When I was doing my residency (this was back before the Earth’s crust hardened… ), I had a client whose head was packed with negative internalizations like sardines in a can. Things like:

  • Why couldn’t you be more like your sister?
  • You better marry someone rich because you’ll never make in on your own.

And more currently:

  • That husband of yours will probably cheat on you if you don’t keep up your appearances.

Needless to say, she didn’t think much of herself.

At this point in my career, I was as green as a Leprechaun’s hat. I truly did not know what I was doing. Sure, I was under supervision, but this poor lady drew the short straw when she got me as a counselor.

But after I moved away, she wrote me a letter that said the following:

Thank you for being who you are to help me understand who I am.”

Despite my massive ineptitudes, I can only assume that what came across to this lady was that I believed in her. My view of her was positive in contrast to her massive storehouse of internalized negatives. I believed in her and, thus, she started believing in herself.

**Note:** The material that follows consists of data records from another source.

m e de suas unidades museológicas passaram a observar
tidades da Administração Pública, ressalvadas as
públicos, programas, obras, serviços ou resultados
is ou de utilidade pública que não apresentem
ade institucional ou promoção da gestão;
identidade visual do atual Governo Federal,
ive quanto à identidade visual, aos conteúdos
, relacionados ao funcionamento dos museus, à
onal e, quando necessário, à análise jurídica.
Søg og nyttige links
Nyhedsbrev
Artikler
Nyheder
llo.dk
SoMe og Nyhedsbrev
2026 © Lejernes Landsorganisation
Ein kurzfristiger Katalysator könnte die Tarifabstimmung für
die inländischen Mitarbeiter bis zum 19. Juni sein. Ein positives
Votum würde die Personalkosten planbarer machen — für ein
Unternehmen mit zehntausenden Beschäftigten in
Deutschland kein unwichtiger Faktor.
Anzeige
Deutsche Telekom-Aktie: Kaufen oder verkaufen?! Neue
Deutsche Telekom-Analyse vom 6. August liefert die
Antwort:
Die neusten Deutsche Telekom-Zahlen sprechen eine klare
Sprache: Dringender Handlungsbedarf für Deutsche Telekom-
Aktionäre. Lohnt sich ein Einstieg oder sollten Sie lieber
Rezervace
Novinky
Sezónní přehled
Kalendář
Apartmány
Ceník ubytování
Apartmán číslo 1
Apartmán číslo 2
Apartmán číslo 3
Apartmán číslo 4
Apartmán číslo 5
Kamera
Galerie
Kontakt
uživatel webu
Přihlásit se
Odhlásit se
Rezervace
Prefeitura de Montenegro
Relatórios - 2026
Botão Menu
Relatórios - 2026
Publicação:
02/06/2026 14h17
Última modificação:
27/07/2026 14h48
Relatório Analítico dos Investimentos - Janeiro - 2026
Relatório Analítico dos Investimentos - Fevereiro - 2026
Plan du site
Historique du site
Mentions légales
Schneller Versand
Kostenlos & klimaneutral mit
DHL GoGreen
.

That’s how people who have been emotionally stunted by abuse then go on to grow up.

Till next week.

8 replies
  1. Tere
    Tere says:

    Very good explanation of self esteem and confidence, I hope I have left a few better off than when they came to me.

    Reply
  2. Patti
    Patti says:

    Thought-provoking information, as always.
    Having been raised and stunted by a drama predator, I would posit that daily self-affirmations a la Stuart Smalley can be a piece of the puzzle to recovery. I was lucky enough to have an excellent therapist well-trained in narcissistic abuse who helped me develop the confidence to purge the shamers from my orbit and surround myself with encouragers. Part of that process was gaining confidence, however short-lived, through self-affirmation. This became a sort of self-fulfilling prophesy as I took in the positive feedback I received from behaving as if I had real confidence in myself. Those affirmations precipitated positive messages from others until I owned the positive for myself. Now, most of my negative messages are “out there”.

    Reply
    • Alan Godwin
      Alan Godwin says:

      That’s a very helpful perspective, Patti, and I appreciate your sharing it. And I agree that self-affirmations play an important part as long as they’re combined with relational input–which is what happened with you. Thanks so much!

      Reply
  3. Sue
    Sue says:

    Thank you for sharing your wisdom through these articles. Every time I get your email I can’t wait to get reading!

    Reply
    • Alan Godwin
      Alan Godwin says:

      That’s very nice of you to say that, Sue. I’m so glad to hear this material is helpful. Thanks for giving me your feedback!